Saved data entries
┌──
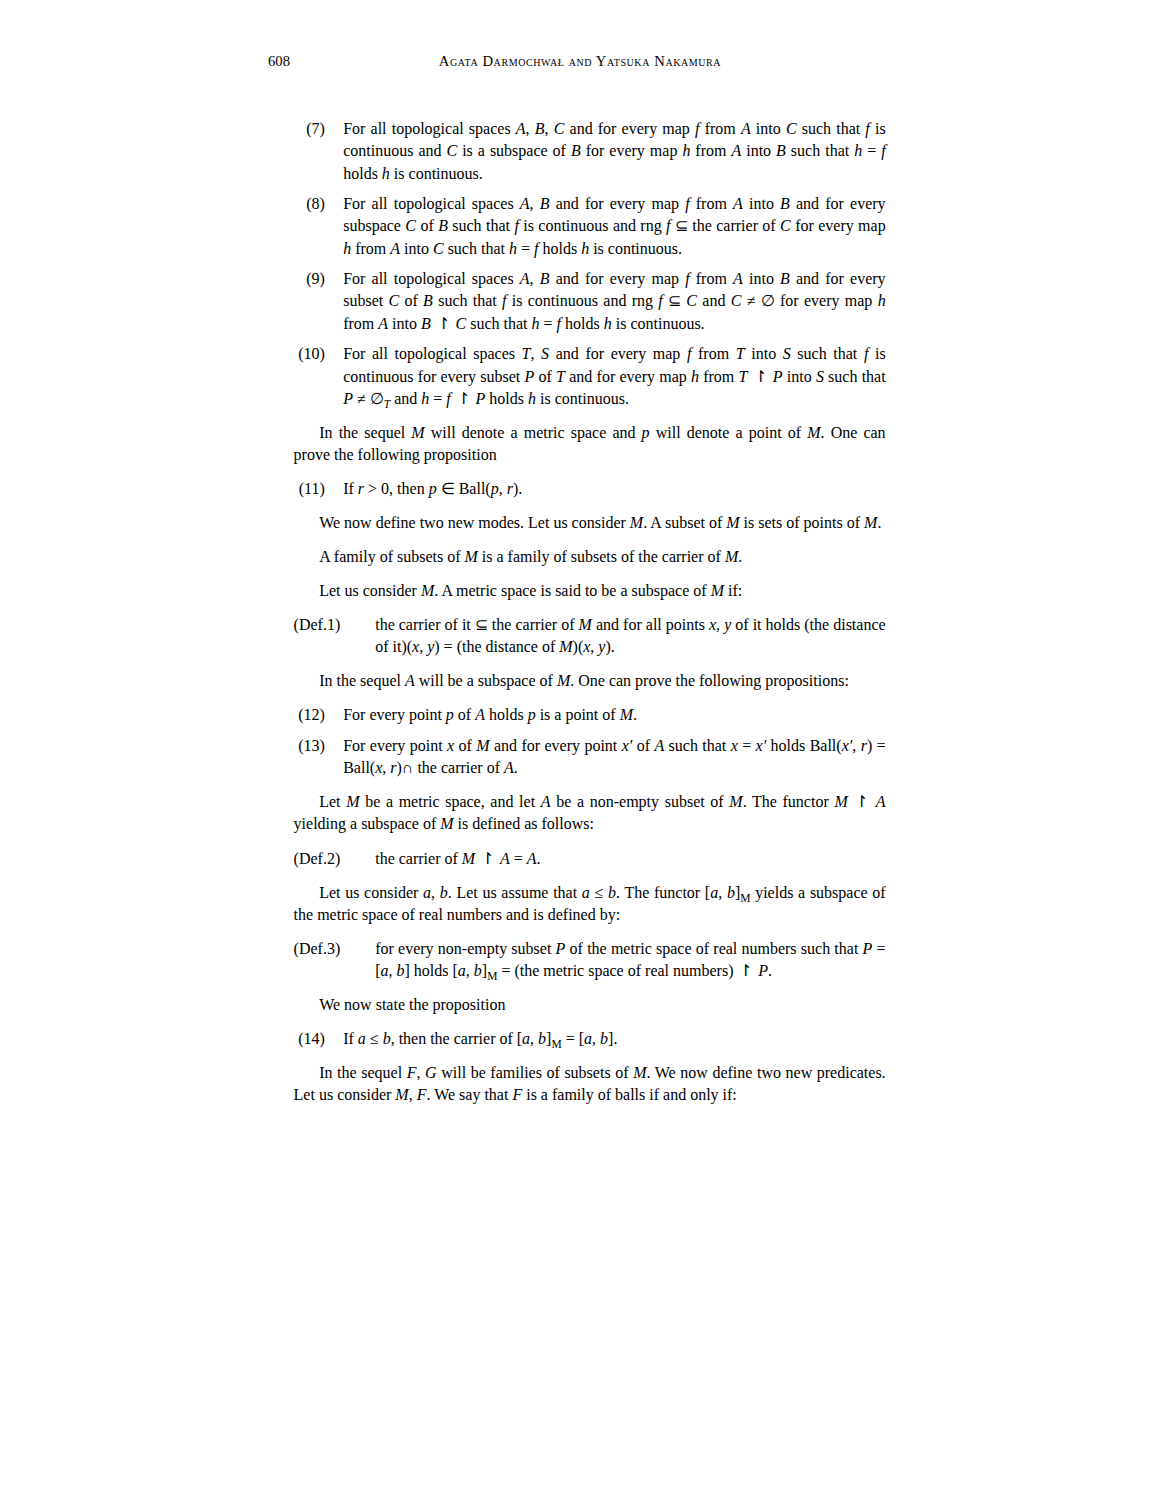608
Agata Darmochwał and Yatsuka Nakamura
(7)
For all topological spaces A, B, C and for every map f from A into C such that f is continuous and C is a subspace of B for every map h from A into B such that h = f holds h is continuous.
(8)
For all topological spaces A, B and for every map f from A into B and for every subspace C of B such that f is continuous and rng f ⊆ the carrier of C for every map h from A into C such that h = f holds h is continuous.
(9)
For all topological spaces A, B and for every map f from A into B and for every subset C of B such that f is continuous and rng f ⊆ C and C ≠ ∅ for every map h from A into B ↾ C such that h = f holds h is continuous.
(10)
For all topological spaces T, S and for every map f from T into S such that f is continuous for every subset P of T and for every map h from T ↾ P into S such that P ≠ ∅T and h = f ↾ P holds h is continuous.
In the sequel M will denote a metric space and p will denote a point of M. One can prove the following proposition
(11)
If r > 0, then p ∈ Ball(p, r).
We now define two new modes. Let us consider M. A subset of M is sets of points of M.
A family of subsets of M is a family of subsets of the carrier of M.
Let us consider M. A metric space is said to be a subspace of M if:
(Def.1)
the carrier of it ⊆ the carrier of M and for all points x, y of it holds (the distance of it)(x, y) = (the distance of M)(x, y).
In the sequel A will be a subspace of M. One can prove the following propositions:
(12)
For every point p of A holds p is a point of M.
(13)
For every point x of M and for every point x′ of A such that x = x′ holds Ball(x′, r) = Ball(x, r)∩ the carrier of A.
Let M be a metric space, and let A be a non-empty subset of M. The functor M ↾ A yielding a subspace of M is defined as follows:
(Def.2)
the carrier of M ↾ A = A.
Let us consider a, b. Let us assume that a ≤ b. The functor [a, b]M yields a subspace of the metric space of real numbers and is defined by:
(Def.3)
for every non-empty subset P of the metric space of real numbers such that P = [a, b] holds [a, b]M = (the metric space of real numbers) ↾ P.
We now state the proposition
(14)
If a ≤ b, then the carrier of [a, b]M = [a, b].
In the sequel F, G will be families of subsets of M. We now define two new predicates. Let us consider M, F. We say that F is a family of balls if and only if:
└──
» **WHAT YOU ARE ASKED TO DO**:
Print each line, exactly as written, from the one that contains "We now state the proposition" to the end of the data above, with both end lines included and nothing else.

» **THE COMPLETED TASK**:
We now state the proposition
(14)
If a ≤ b, then the carrier of [a, b]M = [a, b].
In the sequel F, G will be families of subsets of M. We now define two new predicates. Let us consider M, F. We say that F is a family of balls if and only if:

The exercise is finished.